Wednesday, January 20, 2021

Brutality deterrent?

found on Piximus

The question that springs immediately to mind is "Does it work?" I mean, on the one hand it's clearly a misleading label, but on the other hand police forces typically don't select for intelligence when screening prospective hires. Could a crossed wire result in a less violent encounter as a result? Who knows? We seem to be at the stage where anything is worth a shot (no pun intended).

Tuesday, January 19, 2021

Never underestimate your adversary

from here and here (image source)

The think about knowing your enemy is that you need to know them well enough to know what they're capable of. Now, I'm not saying that your kid is the enemy, but if you knew they were this strong you probably wouldn't waste your money on that childproof lock.

Identity Thief T-Shirt

Product Page

Product Page

This actually seems like a fun shirt to wear to a conference, especially a security conference. I'm sure it'll go over real well.
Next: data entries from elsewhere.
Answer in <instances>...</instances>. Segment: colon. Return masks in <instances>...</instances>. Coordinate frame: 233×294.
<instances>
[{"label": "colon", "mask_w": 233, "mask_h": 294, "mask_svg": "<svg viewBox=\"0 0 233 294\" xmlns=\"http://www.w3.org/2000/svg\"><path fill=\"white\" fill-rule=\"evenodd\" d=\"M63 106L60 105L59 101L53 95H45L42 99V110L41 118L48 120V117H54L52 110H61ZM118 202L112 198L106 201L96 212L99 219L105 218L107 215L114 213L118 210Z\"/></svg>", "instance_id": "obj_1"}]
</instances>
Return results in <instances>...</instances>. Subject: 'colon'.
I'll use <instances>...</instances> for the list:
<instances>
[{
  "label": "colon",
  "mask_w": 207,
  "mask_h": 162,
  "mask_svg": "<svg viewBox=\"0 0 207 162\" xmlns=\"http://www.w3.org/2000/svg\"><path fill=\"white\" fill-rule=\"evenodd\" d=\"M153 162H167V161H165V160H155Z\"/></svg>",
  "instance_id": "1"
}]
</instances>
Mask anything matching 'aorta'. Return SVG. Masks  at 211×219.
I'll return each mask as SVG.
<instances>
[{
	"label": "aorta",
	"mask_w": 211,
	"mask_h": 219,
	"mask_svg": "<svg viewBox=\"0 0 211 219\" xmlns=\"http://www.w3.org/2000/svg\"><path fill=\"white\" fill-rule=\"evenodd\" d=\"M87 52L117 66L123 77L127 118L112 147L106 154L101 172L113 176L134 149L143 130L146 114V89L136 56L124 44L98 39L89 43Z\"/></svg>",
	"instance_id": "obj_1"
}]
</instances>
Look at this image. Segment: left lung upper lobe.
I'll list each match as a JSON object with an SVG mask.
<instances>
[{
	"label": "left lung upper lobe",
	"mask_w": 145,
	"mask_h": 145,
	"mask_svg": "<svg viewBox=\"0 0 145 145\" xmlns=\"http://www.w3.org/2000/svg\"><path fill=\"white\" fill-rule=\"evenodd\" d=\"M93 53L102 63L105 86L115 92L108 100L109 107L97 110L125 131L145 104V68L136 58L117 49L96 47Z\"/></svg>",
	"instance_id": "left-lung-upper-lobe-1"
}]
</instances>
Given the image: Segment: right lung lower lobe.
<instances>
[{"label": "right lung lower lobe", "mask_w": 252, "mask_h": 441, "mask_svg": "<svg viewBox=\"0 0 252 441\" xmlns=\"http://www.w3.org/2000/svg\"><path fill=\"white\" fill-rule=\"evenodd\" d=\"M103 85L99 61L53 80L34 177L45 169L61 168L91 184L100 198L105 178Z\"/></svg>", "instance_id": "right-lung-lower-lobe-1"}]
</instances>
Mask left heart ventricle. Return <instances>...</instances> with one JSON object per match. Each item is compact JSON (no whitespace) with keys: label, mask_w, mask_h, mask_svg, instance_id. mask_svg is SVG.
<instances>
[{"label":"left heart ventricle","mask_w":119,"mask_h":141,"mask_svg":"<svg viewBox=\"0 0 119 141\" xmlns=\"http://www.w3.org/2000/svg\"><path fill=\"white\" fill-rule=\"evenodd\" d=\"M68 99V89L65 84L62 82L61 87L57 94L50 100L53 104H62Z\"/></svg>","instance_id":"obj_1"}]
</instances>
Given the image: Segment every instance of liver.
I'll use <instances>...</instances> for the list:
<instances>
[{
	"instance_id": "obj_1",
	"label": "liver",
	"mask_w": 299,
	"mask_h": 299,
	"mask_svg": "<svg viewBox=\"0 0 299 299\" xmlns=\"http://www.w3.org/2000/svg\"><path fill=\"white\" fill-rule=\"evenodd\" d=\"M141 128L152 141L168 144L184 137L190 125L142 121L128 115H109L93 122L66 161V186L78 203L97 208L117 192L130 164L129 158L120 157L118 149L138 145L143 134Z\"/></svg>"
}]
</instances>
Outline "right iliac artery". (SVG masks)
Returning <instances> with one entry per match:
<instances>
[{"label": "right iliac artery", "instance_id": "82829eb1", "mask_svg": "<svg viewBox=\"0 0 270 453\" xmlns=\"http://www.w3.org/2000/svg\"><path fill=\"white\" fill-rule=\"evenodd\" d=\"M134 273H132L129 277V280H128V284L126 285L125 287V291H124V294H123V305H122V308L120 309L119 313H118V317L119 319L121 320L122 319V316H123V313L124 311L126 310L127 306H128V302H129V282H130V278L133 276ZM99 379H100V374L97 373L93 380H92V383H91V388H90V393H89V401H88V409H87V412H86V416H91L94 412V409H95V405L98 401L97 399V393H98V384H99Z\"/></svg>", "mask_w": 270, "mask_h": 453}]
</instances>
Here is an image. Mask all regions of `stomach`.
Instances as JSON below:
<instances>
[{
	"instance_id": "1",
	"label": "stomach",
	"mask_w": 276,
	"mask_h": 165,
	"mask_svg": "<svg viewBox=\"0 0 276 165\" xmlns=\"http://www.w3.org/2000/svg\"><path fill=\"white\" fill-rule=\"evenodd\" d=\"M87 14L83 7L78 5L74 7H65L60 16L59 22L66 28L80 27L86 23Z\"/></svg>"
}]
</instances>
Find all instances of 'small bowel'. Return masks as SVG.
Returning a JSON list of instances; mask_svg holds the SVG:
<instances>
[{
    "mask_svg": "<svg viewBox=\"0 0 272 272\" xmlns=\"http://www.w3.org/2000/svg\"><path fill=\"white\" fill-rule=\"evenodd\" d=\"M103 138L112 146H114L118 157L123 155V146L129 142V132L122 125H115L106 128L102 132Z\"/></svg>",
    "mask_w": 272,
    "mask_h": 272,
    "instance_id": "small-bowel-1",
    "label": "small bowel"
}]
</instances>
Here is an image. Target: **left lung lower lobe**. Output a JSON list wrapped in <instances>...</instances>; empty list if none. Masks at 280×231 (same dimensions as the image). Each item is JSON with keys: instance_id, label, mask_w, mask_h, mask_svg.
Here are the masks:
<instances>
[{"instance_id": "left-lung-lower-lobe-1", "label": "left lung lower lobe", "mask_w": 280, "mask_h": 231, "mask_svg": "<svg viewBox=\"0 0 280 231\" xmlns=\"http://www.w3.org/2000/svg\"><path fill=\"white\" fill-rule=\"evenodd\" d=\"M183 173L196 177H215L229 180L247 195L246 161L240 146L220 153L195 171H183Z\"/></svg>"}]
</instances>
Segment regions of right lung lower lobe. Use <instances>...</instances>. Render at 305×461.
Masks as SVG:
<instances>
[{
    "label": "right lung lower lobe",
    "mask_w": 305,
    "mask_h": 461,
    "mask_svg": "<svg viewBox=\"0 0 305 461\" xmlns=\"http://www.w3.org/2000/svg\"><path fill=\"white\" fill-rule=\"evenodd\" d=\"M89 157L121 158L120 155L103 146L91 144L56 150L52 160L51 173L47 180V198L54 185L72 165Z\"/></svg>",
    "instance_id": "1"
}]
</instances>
It's a shame there's surprisingly little difference between the male and female versions of this shirt. 

Monday, January 18, 2021

How not to protect your identity

from here

It's bad enough not wearing a mask (in a pandemic, no less) to an event such as that, but to walk around with your identity printed on a card hanging around your neck? You might as well just have a sticker on your shirt that says "Hi, my name is _________". No doubt while the authorities were struggling to put a name to a face for most of the other perpetrators, in this guy's case all they had to do was read.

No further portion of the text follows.